The link to your paper is broken. I’ve read the Christiano piece. And some/most of the CEV paper, I think.
Any working intent alignment solution needs to prevent changing the intent of the human on purpose. That is a solvable problem with an AGI that understands the concept.
Sorry, fixed broken link now.
The problem with “understanding the concept of intent”—is that intent and goal formation are some of the most complex notions in the universe involving genetics, development, psychology, culture and everything in between. We have been arguing about what intent—and correlates like “well-being” mean—for the entire history of our civilization. It looks like we have a good set of no-nos (e.g. read the UN declaration on human rights) - but in terms of positive descriptions of good long term outcomes it gets fuzzy. There we have less guidance, though I guess trans- and post-humanism seems to be a desirable goal to many.
I intended to refer to understanding the concept of manipulation adequately to avoid it if the AGI “wanted” to.
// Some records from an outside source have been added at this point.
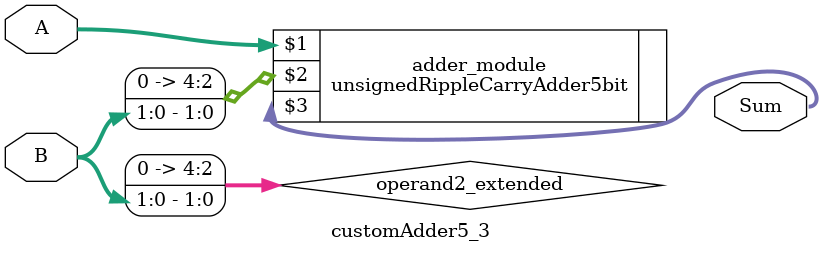
<source format=v>

module customAdder5_3(
                    input [4 : 0] A,
                    input [1 : 0] B,
                    
                    output [5 : 0] Sum
            );

    wire [4 : 0] operand2_extended;
    
    assign operand2_extended =  {3'b0, B};
    
    unsignedRippleCarryAdder5bit adder_module(
        A,
        operand2_extended,
        Sum
    );
    
endmodule
        
</source>
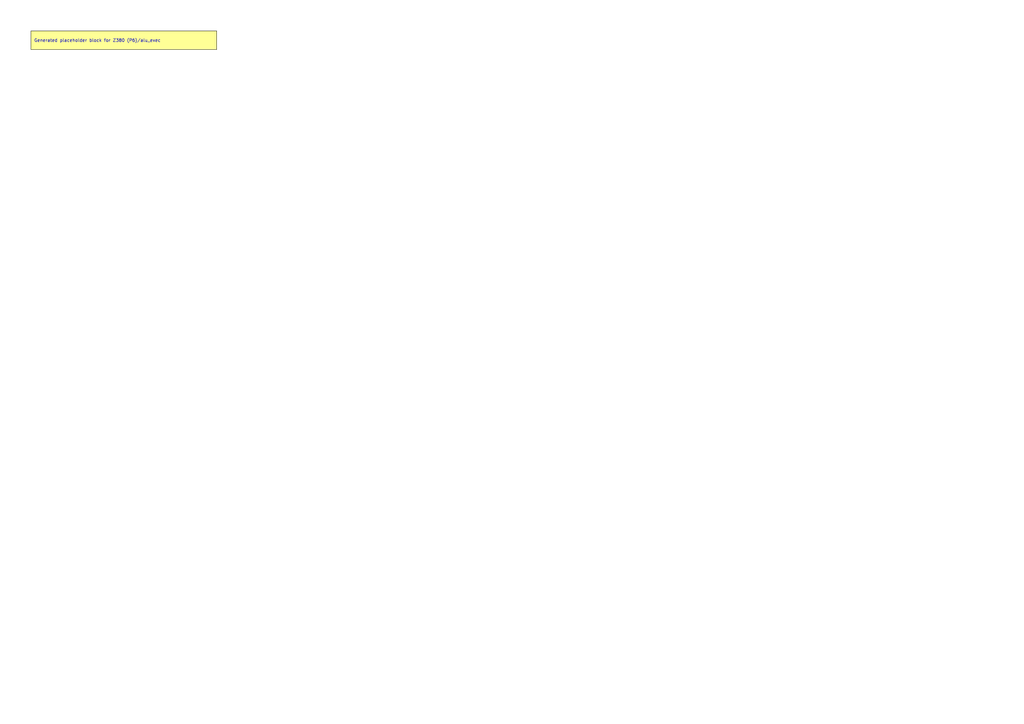
<source format=kicad_sch>
(kicad_sch
	(version 20250114)
	(generator "kicadgen")
	(generator_version "0.2")
	(uuid "420d6621-1d25-5e99-a9da-a3527b1c1501")
	(paper "A3")
	(title_block
		(title "Z380 (P6)::alu_exec")
		(company "Project Carbon")
		(comment 1 "Generated - do not edit in generated/")
		(comment 2 "Edit in schem/kicad9/manual/ or refine mapping specs")
	)
	(lib_symbols)
	(text_box
		"Generated placeholder block for Z380 (P6)/alu_exec"
		(exclude_from_sim no)
		(at
			12.7
			12.7
			0
		)
		(size 76.2 7.62)
		(margins
			1.27
			1.27
			1.27
			1.27
		)
		(stroke
			(width 0)
			(type default)
			(color
				0
				0
				0
				1
			)
		)
		(fill
			(type color)
			(color
				255
				255
				150
				1
			)
		)
		(effects
			(font
				(size 1.27 1.27)
			)
			(justify left)
		)
		(uuid "1ce9c783-9f25-50b9-966e-92580bd090af")
	)
	(sheet_instances
		(path
			"/"
			(page "1")
		)
	)
	(embedded_fonts no)
)

</source>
As for understanding the concept of intent, I agree that “true” intent is very difficult to understand, particularly if it’s projected far into the future. That’s a huge problem for approaches like CEV. The virtue of the approach I’m suggesting is that it entirely bypasses that complexity (while introducing new problems). Instead of inferring “true” intent, the AGI just “wants” to do what the human principal tells it to do. The human gets to decide what their intent is. The machine just has to understand what the human meant by what they said- and the human can clarify that in a conversation. I’m thinking of this as do what I mean and check (DWIMAC) alignment. More on this in Instruction-following AGI is easier and more likely than value aligned AGI.
I’ll read your article.
Thanks, appreciating your question. The best overview I managed to write was the control problem post. Still takes quite some reading through to put the different parts of the argument together though.